In the entries that follow, the line with "5: (102, 91)" opens the range and the line with "130: (136, 86)" closes it; repeat that range exactly, both lines included.
========================================================================
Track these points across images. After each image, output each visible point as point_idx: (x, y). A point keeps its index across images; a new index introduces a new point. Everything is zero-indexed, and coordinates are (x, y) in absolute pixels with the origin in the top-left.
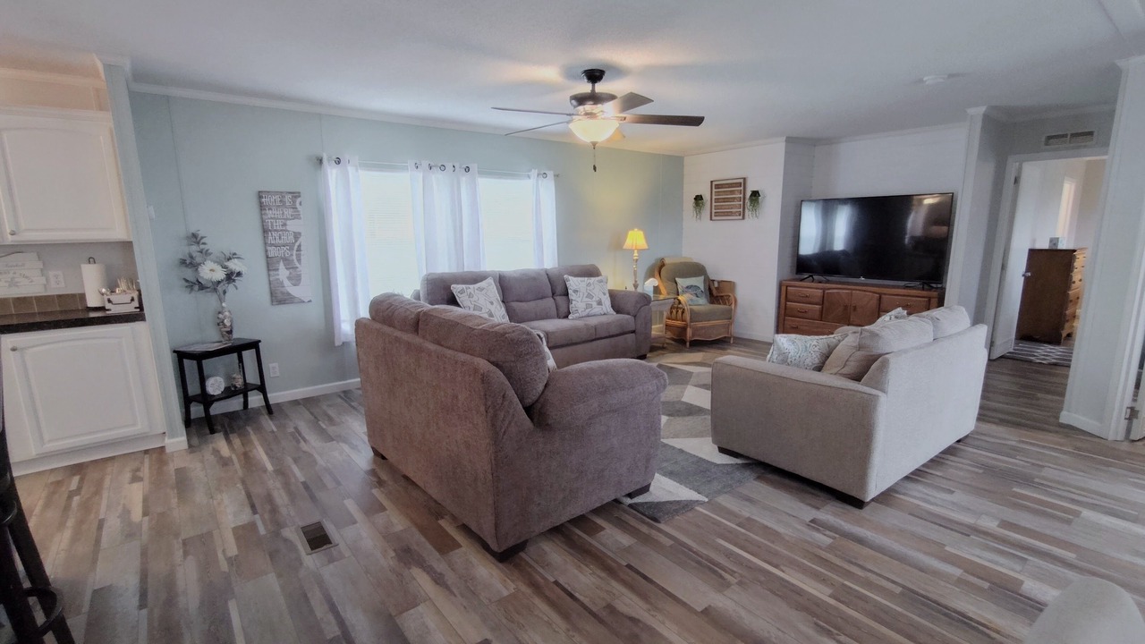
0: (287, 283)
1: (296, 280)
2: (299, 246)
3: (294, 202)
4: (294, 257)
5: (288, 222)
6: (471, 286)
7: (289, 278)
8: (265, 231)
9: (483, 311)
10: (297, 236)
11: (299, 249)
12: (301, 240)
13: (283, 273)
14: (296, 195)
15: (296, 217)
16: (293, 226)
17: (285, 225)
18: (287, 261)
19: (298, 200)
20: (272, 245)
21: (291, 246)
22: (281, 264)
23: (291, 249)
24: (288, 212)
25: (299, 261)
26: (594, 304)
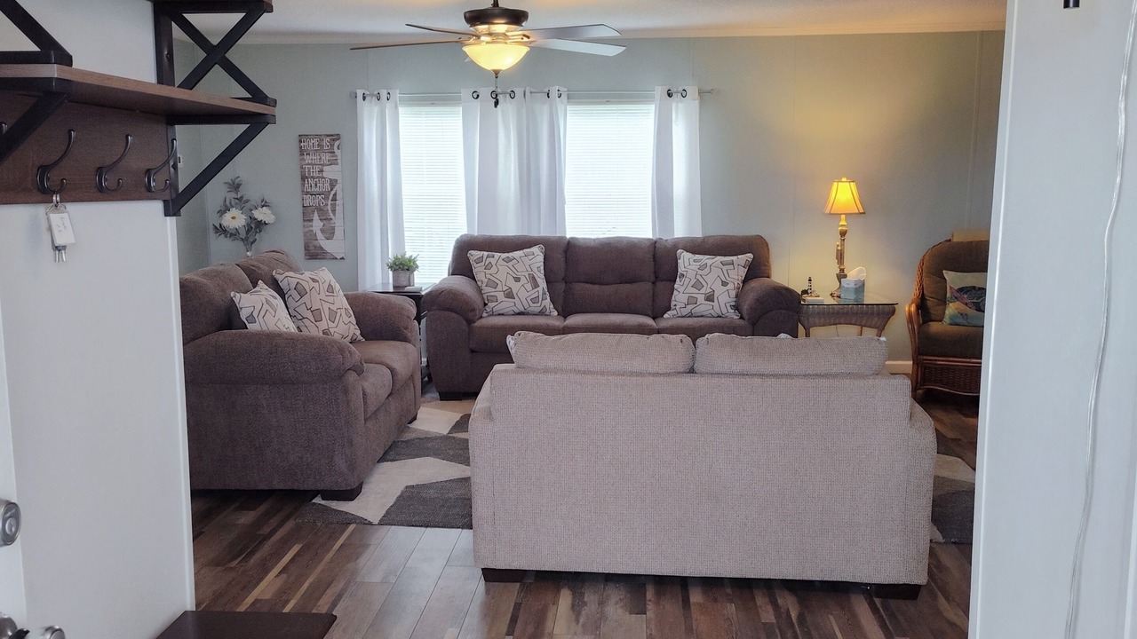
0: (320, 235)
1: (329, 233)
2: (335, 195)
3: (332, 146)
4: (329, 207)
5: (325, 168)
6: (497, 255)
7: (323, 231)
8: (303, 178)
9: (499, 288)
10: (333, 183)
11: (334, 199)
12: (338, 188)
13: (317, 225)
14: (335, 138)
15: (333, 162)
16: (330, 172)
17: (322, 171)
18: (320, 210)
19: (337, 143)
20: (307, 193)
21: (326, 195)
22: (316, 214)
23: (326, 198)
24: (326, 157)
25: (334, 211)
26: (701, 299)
========================================================================
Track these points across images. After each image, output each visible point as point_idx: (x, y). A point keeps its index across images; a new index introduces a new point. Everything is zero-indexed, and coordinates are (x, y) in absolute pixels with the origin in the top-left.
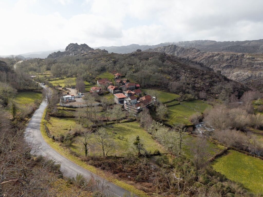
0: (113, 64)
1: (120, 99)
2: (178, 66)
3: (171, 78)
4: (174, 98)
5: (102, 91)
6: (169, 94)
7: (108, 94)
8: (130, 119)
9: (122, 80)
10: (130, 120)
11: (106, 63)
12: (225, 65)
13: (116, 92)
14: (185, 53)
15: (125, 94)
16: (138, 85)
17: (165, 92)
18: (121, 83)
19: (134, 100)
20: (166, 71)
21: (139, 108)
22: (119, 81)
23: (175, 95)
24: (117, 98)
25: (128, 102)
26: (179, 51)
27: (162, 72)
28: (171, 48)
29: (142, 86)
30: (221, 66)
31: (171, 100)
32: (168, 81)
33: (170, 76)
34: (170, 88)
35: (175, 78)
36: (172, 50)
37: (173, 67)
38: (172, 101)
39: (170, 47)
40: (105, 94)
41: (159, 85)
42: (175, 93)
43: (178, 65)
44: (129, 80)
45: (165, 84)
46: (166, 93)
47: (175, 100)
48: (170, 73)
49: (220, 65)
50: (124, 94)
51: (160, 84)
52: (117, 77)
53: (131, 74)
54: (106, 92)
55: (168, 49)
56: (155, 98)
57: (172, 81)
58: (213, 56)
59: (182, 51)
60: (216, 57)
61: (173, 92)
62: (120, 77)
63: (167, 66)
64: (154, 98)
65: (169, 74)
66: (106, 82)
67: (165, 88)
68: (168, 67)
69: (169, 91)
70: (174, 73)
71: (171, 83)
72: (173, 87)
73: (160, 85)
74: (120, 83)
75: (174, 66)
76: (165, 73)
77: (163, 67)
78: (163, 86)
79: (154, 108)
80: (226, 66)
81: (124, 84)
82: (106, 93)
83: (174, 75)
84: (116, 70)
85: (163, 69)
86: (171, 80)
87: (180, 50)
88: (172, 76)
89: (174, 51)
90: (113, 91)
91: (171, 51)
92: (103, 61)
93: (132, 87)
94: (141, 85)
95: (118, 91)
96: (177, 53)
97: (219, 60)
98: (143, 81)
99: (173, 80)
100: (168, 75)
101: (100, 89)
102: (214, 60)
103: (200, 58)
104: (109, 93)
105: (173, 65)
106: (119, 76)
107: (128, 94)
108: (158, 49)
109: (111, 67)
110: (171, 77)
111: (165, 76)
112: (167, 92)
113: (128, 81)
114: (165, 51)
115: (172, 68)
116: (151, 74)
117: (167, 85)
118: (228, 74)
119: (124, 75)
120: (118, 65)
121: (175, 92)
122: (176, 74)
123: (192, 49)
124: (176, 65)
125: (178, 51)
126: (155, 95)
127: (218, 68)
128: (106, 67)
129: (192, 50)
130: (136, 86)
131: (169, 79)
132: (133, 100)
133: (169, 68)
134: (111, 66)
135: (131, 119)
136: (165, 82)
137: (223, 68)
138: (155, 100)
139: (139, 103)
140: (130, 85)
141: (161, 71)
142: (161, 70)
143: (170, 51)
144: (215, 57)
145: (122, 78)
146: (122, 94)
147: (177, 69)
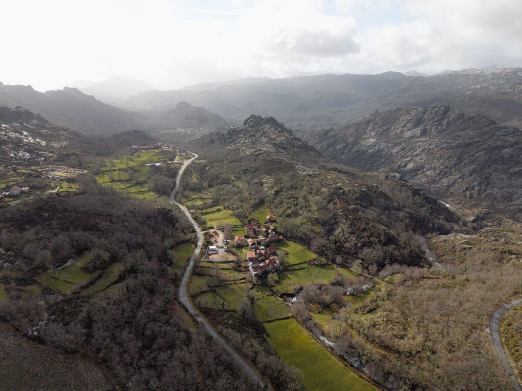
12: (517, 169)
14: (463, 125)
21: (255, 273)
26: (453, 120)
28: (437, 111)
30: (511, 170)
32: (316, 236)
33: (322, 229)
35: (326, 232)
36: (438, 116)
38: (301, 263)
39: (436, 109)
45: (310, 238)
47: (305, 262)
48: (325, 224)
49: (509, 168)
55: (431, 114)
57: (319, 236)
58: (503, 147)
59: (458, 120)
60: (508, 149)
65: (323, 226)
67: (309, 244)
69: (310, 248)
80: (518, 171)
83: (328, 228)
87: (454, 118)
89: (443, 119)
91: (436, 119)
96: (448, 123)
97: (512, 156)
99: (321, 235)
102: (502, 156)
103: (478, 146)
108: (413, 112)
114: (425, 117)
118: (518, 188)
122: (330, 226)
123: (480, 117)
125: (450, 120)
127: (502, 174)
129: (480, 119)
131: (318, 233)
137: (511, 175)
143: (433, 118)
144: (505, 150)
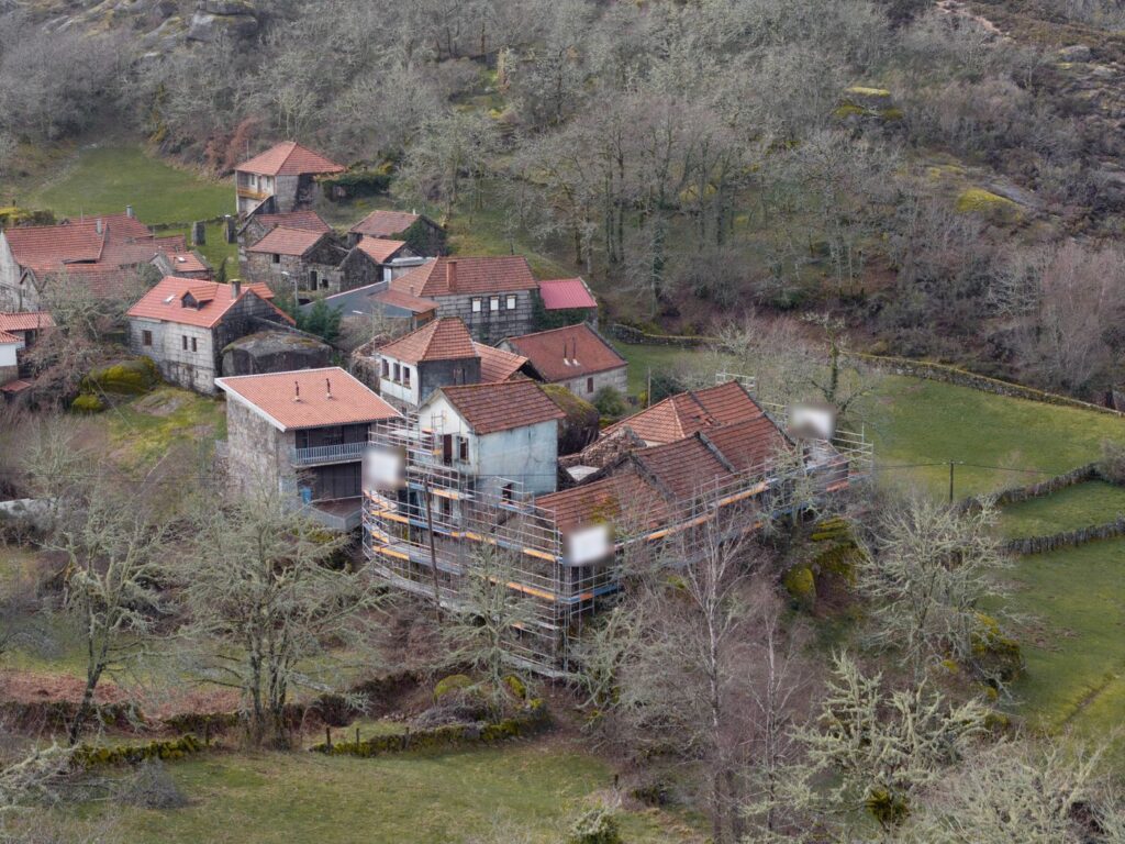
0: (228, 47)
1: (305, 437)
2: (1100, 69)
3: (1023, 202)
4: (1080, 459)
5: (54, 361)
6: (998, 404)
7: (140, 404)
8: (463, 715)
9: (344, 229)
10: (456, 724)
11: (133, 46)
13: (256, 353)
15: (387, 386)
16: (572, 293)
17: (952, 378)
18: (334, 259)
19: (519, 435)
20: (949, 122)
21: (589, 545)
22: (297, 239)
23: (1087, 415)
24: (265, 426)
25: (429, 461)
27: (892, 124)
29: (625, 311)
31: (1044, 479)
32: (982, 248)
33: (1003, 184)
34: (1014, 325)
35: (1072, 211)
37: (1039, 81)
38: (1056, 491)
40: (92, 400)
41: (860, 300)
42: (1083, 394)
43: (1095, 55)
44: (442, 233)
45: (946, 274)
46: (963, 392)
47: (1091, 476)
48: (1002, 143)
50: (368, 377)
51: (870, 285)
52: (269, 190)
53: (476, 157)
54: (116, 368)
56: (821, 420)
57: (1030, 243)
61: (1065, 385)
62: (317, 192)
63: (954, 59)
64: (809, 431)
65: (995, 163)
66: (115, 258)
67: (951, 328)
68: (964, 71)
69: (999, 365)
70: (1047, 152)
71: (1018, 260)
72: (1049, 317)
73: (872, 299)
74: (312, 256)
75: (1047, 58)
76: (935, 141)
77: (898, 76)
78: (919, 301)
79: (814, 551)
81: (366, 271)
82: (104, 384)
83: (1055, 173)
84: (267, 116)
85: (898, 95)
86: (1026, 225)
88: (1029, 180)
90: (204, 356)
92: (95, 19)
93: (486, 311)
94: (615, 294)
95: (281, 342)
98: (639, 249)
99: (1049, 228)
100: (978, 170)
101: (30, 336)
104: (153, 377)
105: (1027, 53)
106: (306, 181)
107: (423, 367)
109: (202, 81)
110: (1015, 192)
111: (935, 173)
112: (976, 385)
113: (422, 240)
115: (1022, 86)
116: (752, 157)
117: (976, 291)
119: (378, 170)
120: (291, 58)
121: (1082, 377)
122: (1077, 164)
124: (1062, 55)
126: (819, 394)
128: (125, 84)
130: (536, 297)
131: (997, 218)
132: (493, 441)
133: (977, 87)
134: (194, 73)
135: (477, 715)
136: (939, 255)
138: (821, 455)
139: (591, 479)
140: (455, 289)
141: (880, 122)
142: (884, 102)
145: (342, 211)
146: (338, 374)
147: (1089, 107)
========================================================================
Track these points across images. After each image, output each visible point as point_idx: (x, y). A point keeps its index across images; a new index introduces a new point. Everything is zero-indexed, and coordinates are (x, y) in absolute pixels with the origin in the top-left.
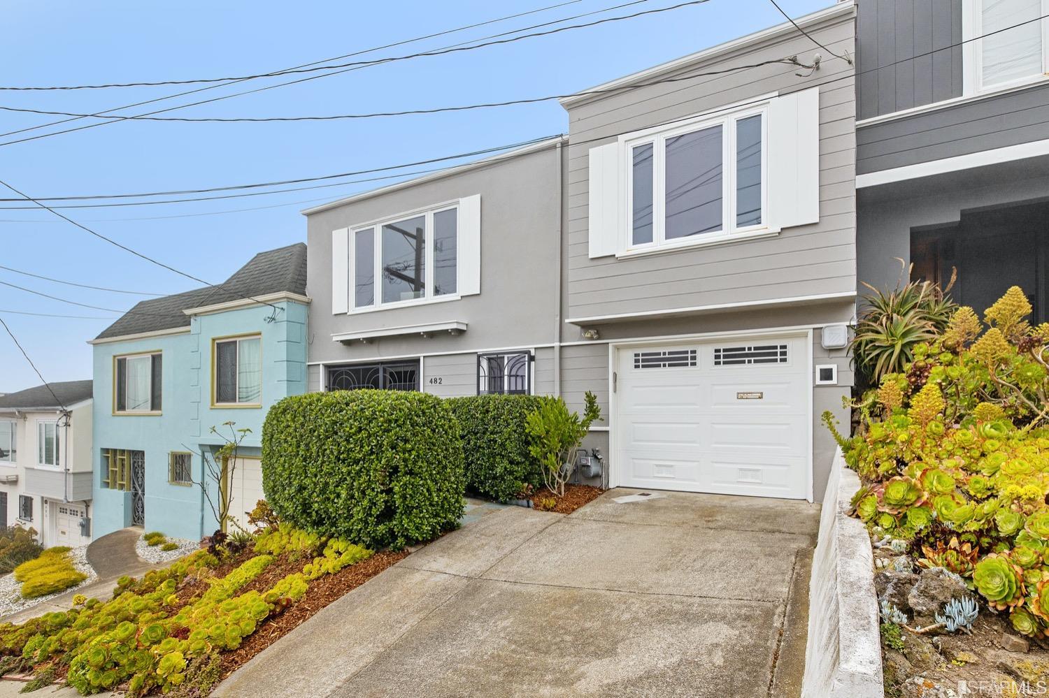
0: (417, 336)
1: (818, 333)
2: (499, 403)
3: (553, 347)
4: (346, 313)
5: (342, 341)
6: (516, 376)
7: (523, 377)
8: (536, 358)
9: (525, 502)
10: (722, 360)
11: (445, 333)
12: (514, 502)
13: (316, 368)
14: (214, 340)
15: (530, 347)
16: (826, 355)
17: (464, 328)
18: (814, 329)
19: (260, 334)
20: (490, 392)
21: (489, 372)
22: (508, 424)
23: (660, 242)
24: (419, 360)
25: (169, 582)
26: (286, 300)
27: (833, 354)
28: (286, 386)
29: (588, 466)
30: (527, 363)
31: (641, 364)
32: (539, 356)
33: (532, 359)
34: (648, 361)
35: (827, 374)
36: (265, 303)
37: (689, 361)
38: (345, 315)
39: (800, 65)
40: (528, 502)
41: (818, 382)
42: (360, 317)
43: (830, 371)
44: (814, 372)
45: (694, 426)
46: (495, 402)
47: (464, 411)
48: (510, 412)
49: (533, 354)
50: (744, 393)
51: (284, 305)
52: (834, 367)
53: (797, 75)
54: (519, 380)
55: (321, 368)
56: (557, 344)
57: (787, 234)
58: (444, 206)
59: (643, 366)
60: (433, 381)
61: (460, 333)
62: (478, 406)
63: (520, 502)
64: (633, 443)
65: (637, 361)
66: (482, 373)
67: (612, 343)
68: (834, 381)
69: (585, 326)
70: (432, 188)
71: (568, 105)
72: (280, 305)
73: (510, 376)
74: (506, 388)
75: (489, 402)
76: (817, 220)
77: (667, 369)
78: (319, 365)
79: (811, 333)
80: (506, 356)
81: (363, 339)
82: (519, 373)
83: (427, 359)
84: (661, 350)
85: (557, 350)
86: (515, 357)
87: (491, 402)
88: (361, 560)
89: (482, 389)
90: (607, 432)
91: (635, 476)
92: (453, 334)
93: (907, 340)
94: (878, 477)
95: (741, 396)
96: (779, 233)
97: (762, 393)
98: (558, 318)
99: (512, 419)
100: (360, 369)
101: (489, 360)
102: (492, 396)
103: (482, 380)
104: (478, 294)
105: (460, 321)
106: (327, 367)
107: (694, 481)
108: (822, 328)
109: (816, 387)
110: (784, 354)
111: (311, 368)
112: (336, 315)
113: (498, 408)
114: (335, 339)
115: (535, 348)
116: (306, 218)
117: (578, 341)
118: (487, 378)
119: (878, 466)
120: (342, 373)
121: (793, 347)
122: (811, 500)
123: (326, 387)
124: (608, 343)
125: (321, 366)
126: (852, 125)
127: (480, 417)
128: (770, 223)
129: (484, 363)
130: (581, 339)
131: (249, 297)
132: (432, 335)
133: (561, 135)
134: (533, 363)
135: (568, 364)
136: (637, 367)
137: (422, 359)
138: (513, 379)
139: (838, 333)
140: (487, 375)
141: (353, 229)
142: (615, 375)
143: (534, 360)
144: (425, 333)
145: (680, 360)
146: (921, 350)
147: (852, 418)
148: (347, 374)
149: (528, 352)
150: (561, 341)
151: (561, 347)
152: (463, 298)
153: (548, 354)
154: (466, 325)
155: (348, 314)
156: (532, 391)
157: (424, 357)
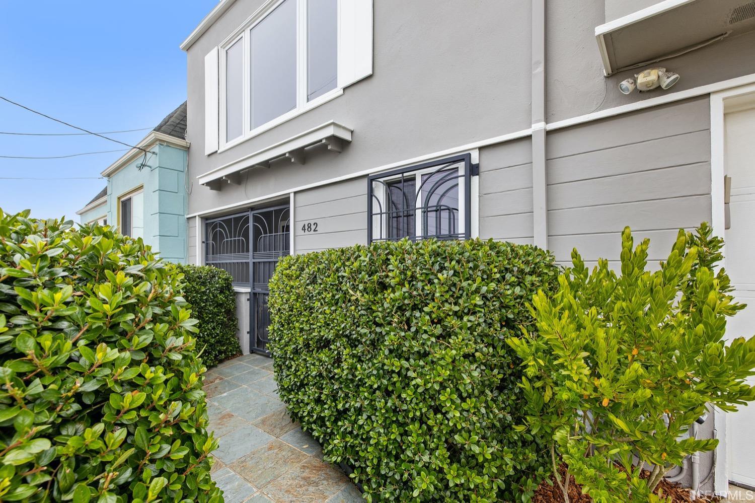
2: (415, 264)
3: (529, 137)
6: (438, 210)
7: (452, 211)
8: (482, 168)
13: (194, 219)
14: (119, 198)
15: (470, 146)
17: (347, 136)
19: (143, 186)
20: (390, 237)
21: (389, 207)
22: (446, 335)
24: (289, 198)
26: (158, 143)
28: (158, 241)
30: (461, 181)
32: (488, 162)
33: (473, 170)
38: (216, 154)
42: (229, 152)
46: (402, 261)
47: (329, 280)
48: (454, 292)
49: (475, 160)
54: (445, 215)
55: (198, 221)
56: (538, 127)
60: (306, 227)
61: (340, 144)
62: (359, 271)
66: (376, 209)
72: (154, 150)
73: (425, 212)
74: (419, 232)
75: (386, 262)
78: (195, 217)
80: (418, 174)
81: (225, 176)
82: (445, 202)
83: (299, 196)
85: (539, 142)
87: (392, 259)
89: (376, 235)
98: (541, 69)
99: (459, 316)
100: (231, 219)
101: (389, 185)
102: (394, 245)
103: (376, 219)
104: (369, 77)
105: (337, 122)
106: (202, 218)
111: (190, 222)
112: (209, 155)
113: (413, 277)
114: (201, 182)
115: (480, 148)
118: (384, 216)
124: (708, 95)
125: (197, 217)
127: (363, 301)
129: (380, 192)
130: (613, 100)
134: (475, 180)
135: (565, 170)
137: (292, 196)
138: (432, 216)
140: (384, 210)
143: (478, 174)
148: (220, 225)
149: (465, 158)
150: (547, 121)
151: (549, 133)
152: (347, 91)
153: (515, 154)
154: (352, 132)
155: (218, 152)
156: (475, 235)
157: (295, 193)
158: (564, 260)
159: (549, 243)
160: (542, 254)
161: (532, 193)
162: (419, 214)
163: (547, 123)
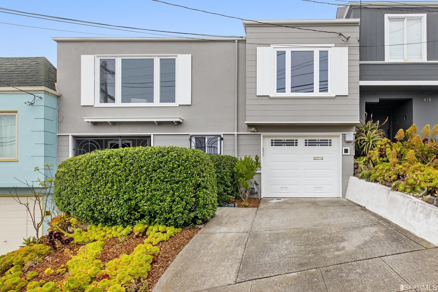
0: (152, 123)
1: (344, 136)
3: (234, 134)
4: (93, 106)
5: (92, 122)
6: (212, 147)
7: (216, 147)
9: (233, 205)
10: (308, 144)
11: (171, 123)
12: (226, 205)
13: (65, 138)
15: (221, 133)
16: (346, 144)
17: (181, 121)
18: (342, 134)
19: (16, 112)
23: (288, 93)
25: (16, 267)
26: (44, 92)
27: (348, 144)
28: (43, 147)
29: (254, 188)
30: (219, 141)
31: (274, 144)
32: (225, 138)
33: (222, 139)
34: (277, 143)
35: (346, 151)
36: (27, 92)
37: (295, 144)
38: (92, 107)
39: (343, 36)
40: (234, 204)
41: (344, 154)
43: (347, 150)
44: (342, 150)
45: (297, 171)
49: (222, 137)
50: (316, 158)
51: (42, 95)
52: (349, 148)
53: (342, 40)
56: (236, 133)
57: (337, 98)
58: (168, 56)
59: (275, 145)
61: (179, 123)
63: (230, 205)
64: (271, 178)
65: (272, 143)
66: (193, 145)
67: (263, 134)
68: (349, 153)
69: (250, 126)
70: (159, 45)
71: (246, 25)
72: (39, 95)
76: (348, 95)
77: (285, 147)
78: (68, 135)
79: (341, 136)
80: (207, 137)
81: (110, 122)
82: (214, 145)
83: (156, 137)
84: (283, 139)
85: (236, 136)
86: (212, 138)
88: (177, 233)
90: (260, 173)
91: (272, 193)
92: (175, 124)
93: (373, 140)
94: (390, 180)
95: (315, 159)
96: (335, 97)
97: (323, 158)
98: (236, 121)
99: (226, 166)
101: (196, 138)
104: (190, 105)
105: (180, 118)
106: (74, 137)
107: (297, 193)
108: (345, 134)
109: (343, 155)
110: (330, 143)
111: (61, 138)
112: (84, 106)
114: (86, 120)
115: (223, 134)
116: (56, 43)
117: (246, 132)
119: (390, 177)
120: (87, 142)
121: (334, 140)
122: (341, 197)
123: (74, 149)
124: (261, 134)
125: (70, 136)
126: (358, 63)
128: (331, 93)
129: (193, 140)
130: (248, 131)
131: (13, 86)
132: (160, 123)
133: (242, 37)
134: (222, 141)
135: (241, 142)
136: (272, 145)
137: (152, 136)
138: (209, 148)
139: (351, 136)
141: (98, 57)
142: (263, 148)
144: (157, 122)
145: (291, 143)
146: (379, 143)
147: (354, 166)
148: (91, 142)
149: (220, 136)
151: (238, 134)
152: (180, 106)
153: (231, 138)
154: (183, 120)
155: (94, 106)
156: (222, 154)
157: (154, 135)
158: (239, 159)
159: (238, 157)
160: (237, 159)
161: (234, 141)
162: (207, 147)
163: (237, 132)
========================================================================
REPLY
5: (102, 91)
6: (169, 94)
7: (108, 94)
8: (130, 119)
9: (122, 80)
10: (130, 120)
11: (106, 63)
12: (225, 65)
13: (116, 92)
14: (185, 53)
15: (125, 94)
16: (138, 85)
17: (165, 92)
18: (121, 83)
19: (134, 100)
20: (166, 71)
21: (139, 108)
22: (119, 81)
23: (175, 95)
24: (117, 98)
25: (128, 102)
26: (179, 51)
27: (162, 72)
28: (171, 48)
29: (142, 86)
30: (221, 66)
31: (171, 100)
32: (168, 81)
33: (170, 76)
34: (170, 88)
35: (175, 78)
36: (172, 50)
37: (173, 67)
38: (172, 101)
39: (170, 47)
40: (105, 94)
41: (159, 85)
42: (175, 93)
43: (178, 65)
44: (129, 80)
45: (165, 84)
46: (166, 93)
47: (175, 100)
48: (170, 73)
49: (220, 65)
50: (124, 94)
51: (160, 84)
52: (117, 77)
53: (131, 74)
54: (106, 92)
55: (168, 49)
56: (155, 98)
57: (172, 81)
58: (213, 56)
59: (182, 51)
60: (216, 57)
61: (173, 92)
62: (120, 77)
63: (167, 66)
64: (154, 98)
65: (169, 74)
66: (106, 82)
67: (165, 88)
68: (168, 67)
69: (169, 91)
70: (174, 73)
71: (171, 83)
72: (173, 87)
73: (160, 85)
74: (120, 83)
75: (174, 66)
76: (165, 73)
77: (163, 67)
78: (163, 86)
79: (154, 108)
80: (226, 66)
81: (124, 84)
82: (106, 93)
83: (174, 75)
84: (116, 70)
85: (163, 69)
86: (171, 80)
87: (180, 50)
88: (172, 76)
89: (174, 51)
90: (113, 91)
91: (171, 51)
92: (103, 61)
93: (132, 87)
94: (141, 85)
95: (118, 91)
96: (177, 53)
97: (219, 60)
98: (143, 81)
99: (173, 80)
100: (168, 75)
101: (100, 89)
102: (214, 60)
103: (200, 58)
104: (109, 93)
105: (173, 65)
106: (119, 76)
107: (128, 94)
108: (158, 49)
109: (111, 67)
110: (171, 77)
111: (165, 76)
112: (167, 92)
113: (128, 81)
114: (165, 51)
115: (172, 68)
116: (151, 74)
117: (167, 85)
118: (228, 74)
119: (124, 75)
120: (118, 65)
121: (175, 92)
122: (176, 74)
123: (192, 49)
124: (176, 65)
125: (178, 51)
126: (155, 95)
127: (218, 68)
128: (106, 67)
129: (192, 50)
130: (136, 86)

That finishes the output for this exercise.